Ewen et Gabic ne répondirent pas et pressèrent la marche de leurs chevaux. Mais la sorcière courut après eux et réussit encore à introduire une pomme dans la poche de la veste d’Ewen, sans qu’il en sût rien. Il mangea cette pomme, comme les autres, en arrivant au Rubezen, s’endormit aussitôt, roula de dessus son cheval dans la douve du chemin, et Gabic dut encore aller seul au rendez-vous.

Encore seul ! Où est ton maître ? lui demanda la princesse, en l’abordant.

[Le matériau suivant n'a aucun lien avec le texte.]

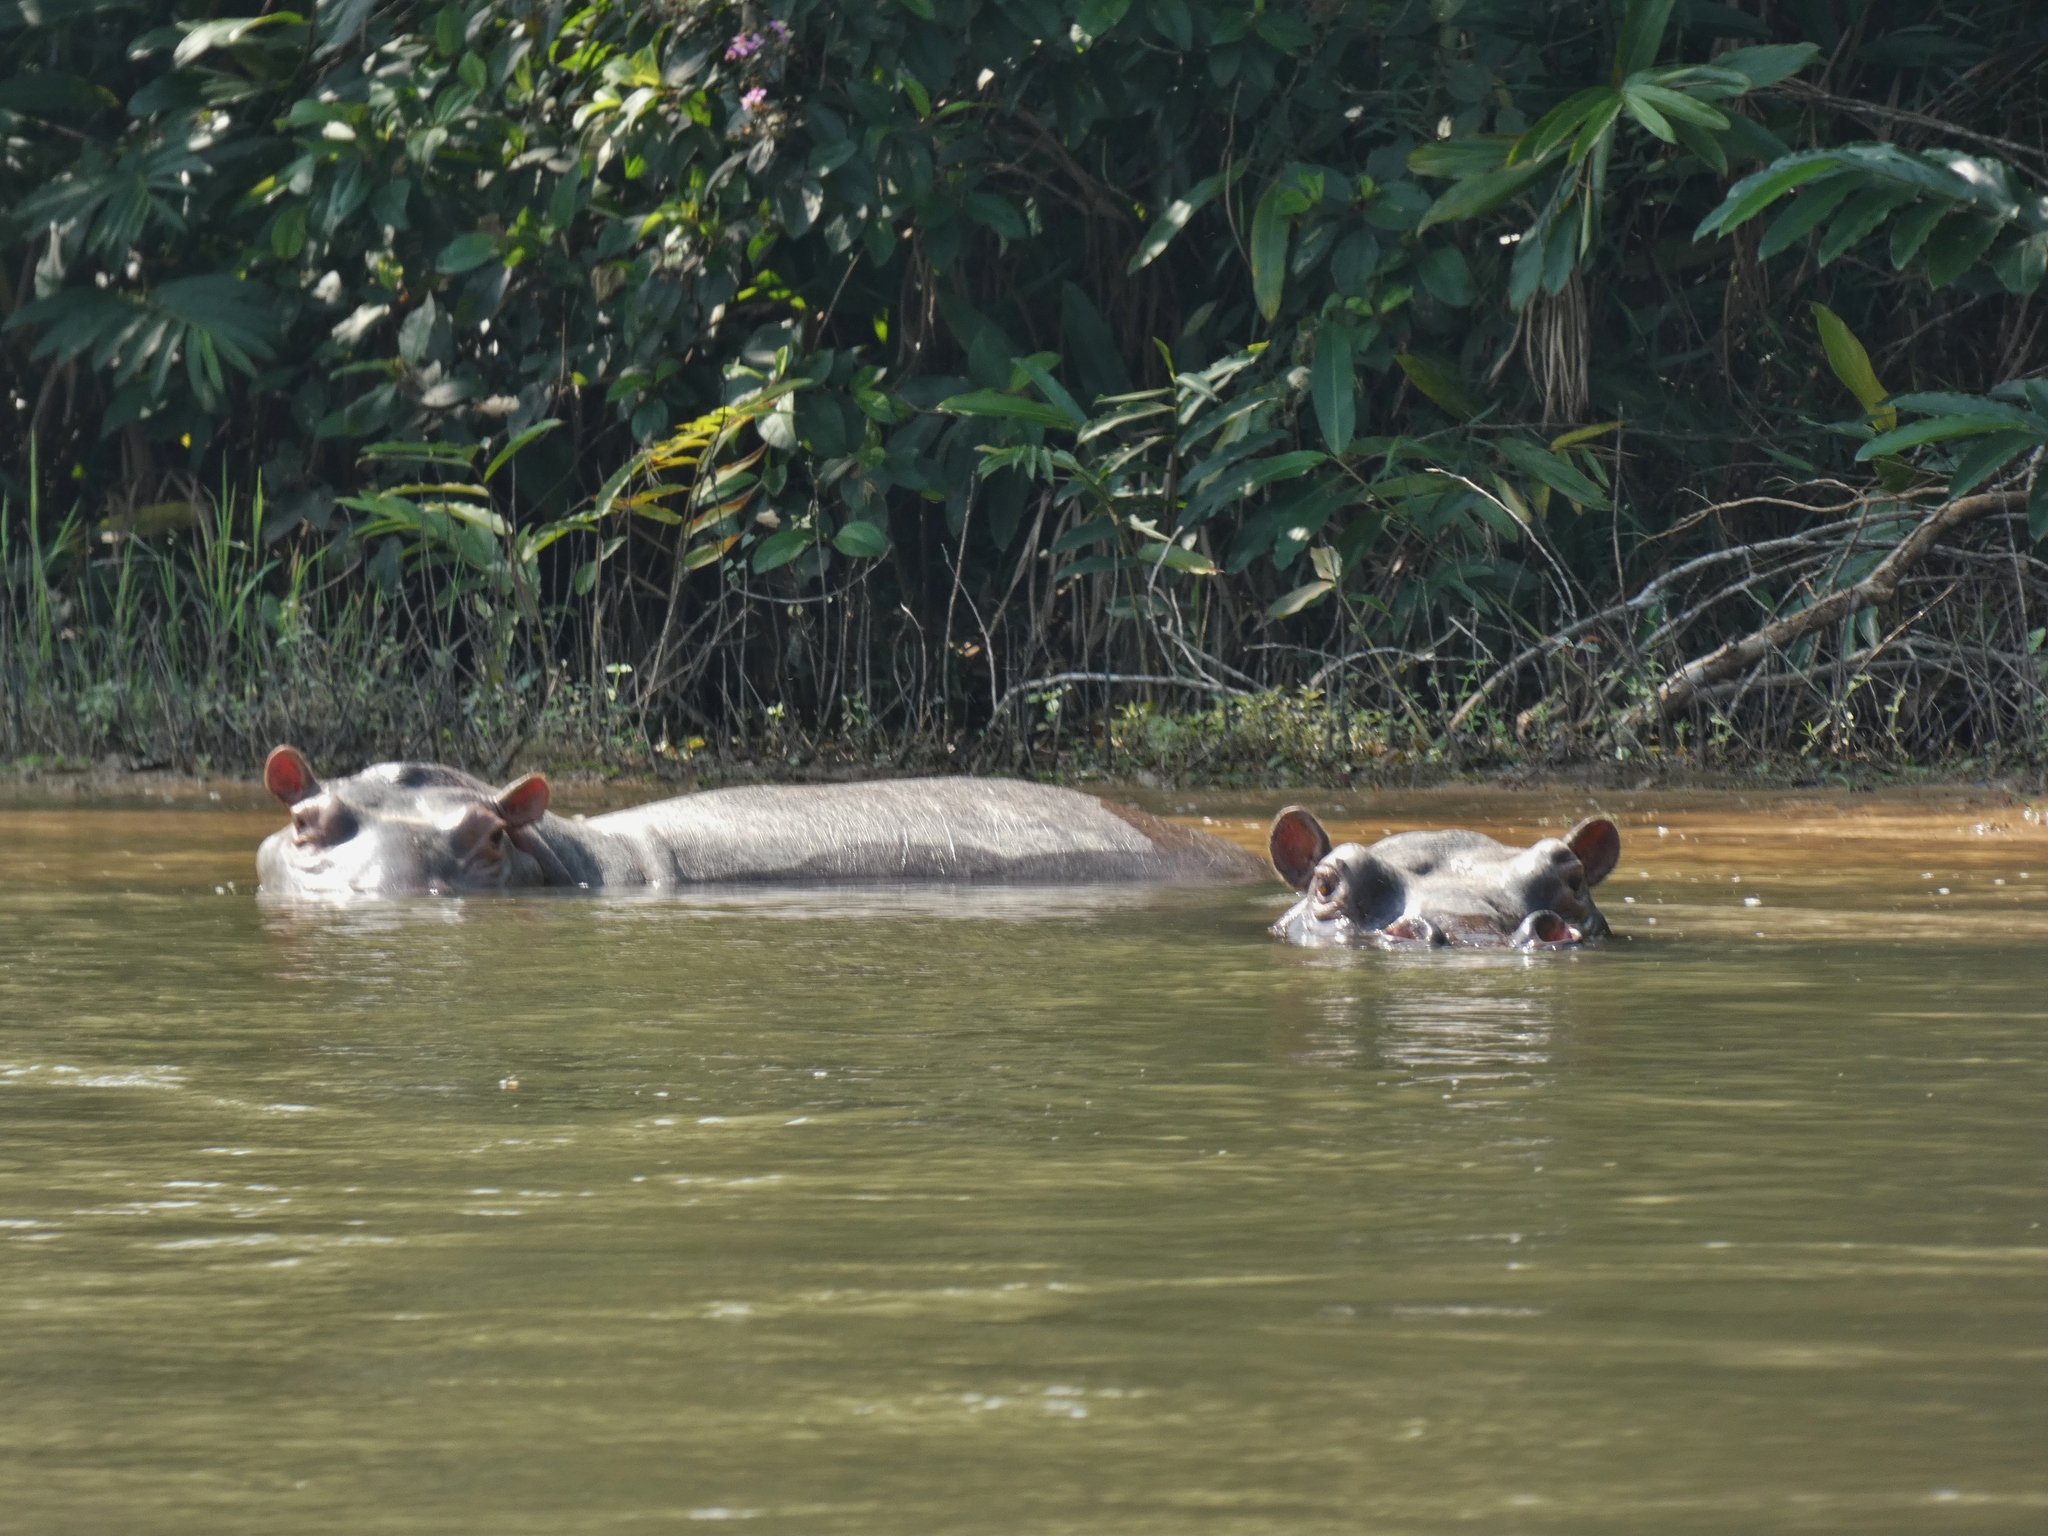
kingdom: Animalia
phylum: Chordata
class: Mammalia
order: Artiodactyla
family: Hippopotamidae
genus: Hippopotamus
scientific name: Hippopotamus amphibius
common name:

— Il s’est encore endormi, répondit Gabic d’un air confus, et je n’ai pas pu le réveiller.

— Ah ! le malheureux ! s’écria la princesse, avec un profond soupir. Tiens voilà un troisième mouchoir, de la couleur du soleil, que tu lui donneras de ma part, en lui disant que je suis désormais perdue pour lui et qu’il ne me reverra plus.

Et elle lui donna un troisième mouchoir, remonta dans son carrosse, l’un air courroucé, et partit au galop de ses quatre dromadaires.

Gabic retourna alors auprès de son maître qui se réveillait au moment où il arriva, lui remit le mouchoir de la couleur du soleil et lui rapporta les paroles de la princesse. Il pleura, donna des signes d’un grand désespoir, puis il dit :

— Non ! je ne puis me résigner à ne plus la revoir ; je vais partir à sa recherche, et je ne cesserai de marcher, jour et nuit, jusqu’à ce que je l’aie retrouvée.

Il se rendit au vieux château d’où il avait chassé les diables, remplit ses poches d’or et d’argent et partit.